*** Opening of Excerpt to read ***

Welcome to ‘90 seconds of...’ a short form video series highlighting the signature skills your Sacramento Kings are known for. If this was around in the glory days, you’d see ‘90 seconds of Vlade Divac passing out of the post’ or in the not-so-glory days, ‘90 seconds of John Salmons dribbling the air out of the basketball’ but in this new, exciting era of Kings basketball, we’re learning new stuff about these young players every day, and this series hopes to highlight some of those signature skills these young players possess. Shout out to Beno Udrih, the PUJIT (Pull Up Jumper In Transition) god.

Harry Giles is in the middle of what might be his first NBA moment. The Kings are desperately fighting for their first playoff berth in over a decade, and they’re trying to do it without Marvin Bagley who suffered a left knee sprain vs. the Milwaukee Bucks last week. With Bagley out of the lineup for an undetermined amount of time, the Kings needed someone to step up, and that someone has been Harry Giles.

In 3 games since the Marvin Bagley injury, Giles is giving the Kings 16.7 points on .657% shooting from the field with 6.3 rebounds, 2.0 assists, 0.3 steals, 0.3 blocks, 2.3 turnovers, and 2.0 fouls in 18.7 minutes per game.

And yet, Giles’ recent stretch of excellent play isn’t the inspiration for this post. That would be the following blurb from ESPN’s Zach Lowe’s column on Friday.

Speaking of big men and arms: I am not sure I recall any big man menacing opposing ball handlers in this style.

*** Close of Excerpt to read ***
*** Opening of Data section ***

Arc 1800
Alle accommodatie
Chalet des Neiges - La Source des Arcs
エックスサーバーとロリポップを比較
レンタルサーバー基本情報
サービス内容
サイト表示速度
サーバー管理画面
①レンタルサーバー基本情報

*** Close of Data section ***

* Work item A *
Check each statement against the Kings post and mark it yes or no, quoting the exact words from the post that settle it: (i) Marvin Bagley hurt his left knee in a game against the Milwaukee Bucks. (ii) Giles' recent strong play is what led to the writing of the post. (iii) Since Bagley's injury, Giles has been playing about 30 minutes per game.
* Work item B *
Turn the paragraph of the Kings post that opens "Harry Giles is in the middle of" into a short list, and keep its main facts.

* Answer box A *
(i) Yes: "Marvin Bagley who suffered a left knee sprain vs. the Milwaukee Bucks last week"
(ii) No: "Giles’ recent stretch of excellent play isn’t the inspiration for this post."
(iii) No: "in 18.7 minutes per game"

* Answer box B *
- Harry Giles may be having his first NBA moment.
- The Kings are fighting hard for their first playoff berth in over a decade.
- They are doing it without Marvin Bagley, who sprained his left knee against the Milwaukee Bucks last week.
- Bagley is out for an undetermined amount of time.
- Giles has been the one to step up.